• SOURCE PASSAGE
--
Reputation: 255
I'm quite new to python (and pandas) and a have a replace task for a large dataframe i couldn't find a solution for.
So i have two dataframes, one (df1
) which looks something like this:
Id Id Id
4954733 3929949 515674
2950086 1863885 4269069
1241018 3711213 4507609
3806276 2035233 4968071
4437138 1248817 1167192
5468160 4726010 2851685
1211786 2604463 5172095
2914539 5235788 4130808
4730974 5835757 1536235
2201352 5779683 5771612
3864854 4784259 2928288
the other dataframe (df2
) containing all the 'old' id's and the corresponding new ones in the next column (from 1 to 20,000), which looks something like this:
Id Id_new
5774290 1
761000 2
3489755 3
1084156 4
2188433 5
3456900 6
4364416 7
3518181 8
3926684 9
5797492 10
4435820 11
what i would like to do is replace all the id's (all columns) in df1
with the corresponding Id_new
from df2
. I guess ideally without having to do a merge
or join
for each column, given the size of the dataset?
The result should be like this: df_new
Id_new Id_new Id_new
8 12 22
16 9 8
21 25 10
10 15 13
29 6 4
22 7 22
30 3 3
11 31 29
32 29 27
12 3 4
14 6 24
Any tips would be great, thanks in advance!
--
• APPLY WHAT YOU READ
1: Answer from the forum post about replacing ids in a pandas dataframe:
(a) What range do the new ids in df2 cover?
(b) Which two operations does the poster hope to avoid performing for each column?
(c) What name is given to the desired result dataframe?
2: Write the next part of the forum post about replacing ids in a pandas dataframe, starting after its final sentence.

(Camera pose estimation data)
--
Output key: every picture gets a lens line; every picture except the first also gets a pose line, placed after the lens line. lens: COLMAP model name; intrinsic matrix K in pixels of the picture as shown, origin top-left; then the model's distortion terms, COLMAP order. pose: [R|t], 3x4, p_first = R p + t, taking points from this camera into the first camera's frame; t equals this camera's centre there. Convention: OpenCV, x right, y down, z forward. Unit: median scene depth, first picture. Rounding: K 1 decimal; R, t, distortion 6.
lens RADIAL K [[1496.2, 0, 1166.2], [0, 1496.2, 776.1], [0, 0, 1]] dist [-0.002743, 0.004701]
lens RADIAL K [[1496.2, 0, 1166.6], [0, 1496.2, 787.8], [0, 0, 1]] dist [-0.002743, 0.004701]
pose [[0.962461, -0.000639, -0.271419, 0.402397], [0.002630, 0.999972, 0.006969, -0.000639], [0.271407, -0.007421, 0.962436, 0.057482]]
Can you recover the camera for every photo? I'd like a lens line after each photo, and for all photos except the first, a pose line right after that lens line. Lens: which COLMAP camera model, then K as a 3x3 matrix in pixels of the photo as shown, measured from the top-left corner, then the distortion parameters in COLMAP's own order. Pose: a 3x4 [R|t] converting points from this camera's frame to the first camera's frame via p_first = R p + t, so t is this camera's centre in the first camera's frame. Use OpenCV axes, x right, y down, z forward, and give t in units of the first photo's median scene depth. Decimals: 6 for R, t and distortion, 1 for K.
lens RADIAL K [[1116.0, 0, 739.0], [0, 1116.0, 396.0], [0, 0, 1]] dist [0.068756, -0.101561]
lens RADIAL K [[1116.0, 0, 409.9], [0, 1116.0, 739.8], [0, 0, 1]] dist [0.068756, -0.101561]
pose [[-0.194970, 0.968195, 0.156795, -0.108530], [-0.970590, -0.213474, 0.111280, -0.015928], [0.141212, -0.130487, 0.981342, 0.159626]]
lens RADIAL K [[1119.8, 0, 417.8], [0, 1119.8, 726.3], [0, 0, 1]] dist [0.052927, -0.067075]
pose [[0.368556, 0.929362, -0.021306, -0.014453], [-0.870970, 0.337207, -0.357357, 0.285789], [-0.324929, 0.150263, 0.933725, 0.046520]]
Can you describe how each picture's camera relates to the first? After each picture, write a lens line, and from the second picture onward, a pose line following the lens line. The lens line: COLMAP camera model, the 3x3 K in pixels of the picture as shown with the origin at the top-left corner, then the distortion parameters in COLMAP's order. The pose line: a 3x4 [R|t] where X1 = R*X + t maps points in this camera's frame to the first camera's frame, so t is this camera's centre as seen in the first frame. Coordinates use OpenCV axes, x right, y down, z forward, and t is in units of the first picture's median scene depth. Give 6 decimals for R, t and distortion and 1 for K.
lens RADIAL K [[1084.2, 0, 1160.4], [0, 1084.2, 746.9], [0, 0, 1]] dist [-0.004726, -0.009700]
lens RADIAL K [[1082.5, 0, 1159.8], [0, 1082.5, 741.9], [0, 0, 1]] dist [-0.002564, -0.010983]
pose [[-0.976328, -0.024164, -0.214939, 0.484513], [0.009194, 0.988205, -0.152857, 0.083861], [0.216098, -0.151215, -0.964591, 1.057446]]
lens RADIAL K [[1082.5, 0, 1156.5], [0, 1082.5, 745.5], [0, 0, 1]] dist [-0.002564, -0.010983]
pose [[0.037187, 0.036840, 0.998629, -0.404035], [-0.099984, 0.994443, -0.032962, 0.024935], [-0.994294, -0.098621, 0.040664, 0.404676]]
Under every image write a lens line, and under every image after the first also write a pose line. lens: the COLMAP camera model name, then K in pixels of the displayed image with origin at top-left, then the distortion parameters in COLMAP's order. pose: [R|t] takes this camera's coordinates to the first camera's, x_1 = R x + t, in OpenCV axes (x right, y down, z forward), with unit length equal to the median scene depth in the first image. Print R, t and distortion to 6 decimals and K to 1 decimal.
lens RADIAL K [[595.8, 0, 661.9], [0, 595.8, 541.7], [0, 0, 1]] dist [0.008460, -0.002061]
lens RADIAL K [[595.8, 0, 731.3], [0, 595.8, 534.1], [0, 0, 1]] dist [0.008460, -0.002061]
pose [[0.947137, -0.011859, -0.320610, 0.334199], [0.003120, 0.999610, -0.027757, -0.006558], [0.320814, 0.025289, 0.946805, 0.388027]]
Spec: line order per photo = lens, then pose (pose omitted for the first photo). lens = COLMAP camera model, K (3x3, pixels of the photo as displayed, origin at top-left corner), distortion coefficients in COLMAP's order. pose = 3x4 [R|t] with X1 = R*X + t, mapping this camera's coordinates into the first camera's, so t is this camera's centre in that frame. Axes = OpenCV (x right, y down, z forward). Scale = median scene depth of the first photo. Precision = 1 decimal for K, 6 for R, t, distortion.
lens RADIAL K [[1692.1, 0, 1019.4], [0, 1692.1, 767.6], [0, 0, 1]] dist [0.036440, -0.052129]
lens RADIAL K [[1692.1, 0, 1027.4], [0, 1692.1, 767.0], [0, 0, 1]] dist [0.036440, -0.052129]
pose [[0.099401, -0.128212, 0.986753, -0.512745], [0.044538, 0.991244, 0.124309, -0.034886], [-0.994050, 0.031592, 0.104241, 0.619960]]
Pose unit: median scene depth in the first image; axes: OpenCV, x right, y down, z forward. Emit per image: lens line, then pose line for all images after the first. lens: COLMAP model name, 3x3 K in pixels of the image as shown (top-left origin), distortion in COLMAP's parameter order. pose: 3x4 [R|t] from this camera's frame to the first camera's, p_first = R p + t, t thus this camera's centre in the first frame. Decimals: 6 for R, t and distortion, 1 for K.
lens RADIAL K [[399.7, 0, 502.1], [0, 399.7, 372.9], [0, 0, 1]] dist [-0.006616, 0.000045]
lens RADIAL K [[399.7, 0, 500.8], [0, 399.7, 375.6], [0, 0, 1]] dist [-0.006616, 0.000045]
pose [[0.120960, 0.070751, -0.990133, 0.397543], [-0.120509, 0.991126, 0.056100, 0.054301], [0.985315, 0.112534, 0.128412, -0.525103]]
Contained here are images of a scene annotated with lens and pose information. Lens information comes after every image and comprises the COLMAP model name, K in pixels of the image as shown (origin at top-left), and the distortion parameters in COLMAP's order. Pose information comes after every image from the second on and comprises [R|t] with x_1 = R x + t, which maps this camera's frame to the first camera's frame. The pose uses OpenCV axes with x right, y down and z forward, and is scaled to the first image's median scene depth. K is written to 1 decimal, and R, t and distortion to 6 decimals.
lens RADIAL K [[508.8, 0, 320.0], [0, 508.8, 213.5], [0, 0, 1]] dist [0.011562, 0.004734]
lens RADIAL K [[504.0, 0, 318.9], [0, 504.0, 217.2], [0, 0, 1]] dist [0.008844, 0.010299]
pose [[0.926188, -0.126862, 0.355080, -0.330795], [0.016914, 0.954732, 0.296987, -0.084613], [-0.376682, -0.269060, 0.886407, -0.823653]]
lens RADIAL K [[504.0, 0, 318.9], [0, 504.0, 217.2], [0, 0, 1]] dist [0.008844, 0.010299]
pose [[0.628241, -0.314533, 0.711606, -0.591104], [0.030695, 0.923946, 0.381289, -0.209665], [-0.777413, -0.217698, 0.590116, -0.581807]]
--
• REPLIES
1:
(a) From 1 to 20,000.
(b) A merge or a join.
(c) df_new.

2:
Upvotes: 1
Views: 276
Reputation: 862681
I think you need replace
by Series
created by set_index
:
print (df1)
Id Id.1 Id.2
0 4954733 3929949 515674 <-first value changed for match data
1 2950086 1863885 4269069
2 1241018 3711213 4507609
3 3806276 2035233 4968071
4 4437138 1248817 1167192
5 5468160 4726010 2851685
6 1211786 2604463 5172095
7 2914539 5235788 4130808
8 4730974 5835757 1536235
9 2201352 5779683 5771612
10 3864854 4784259 2928288
df = df1.replace(df2.set_index('Id')['Id_new'])
print (df)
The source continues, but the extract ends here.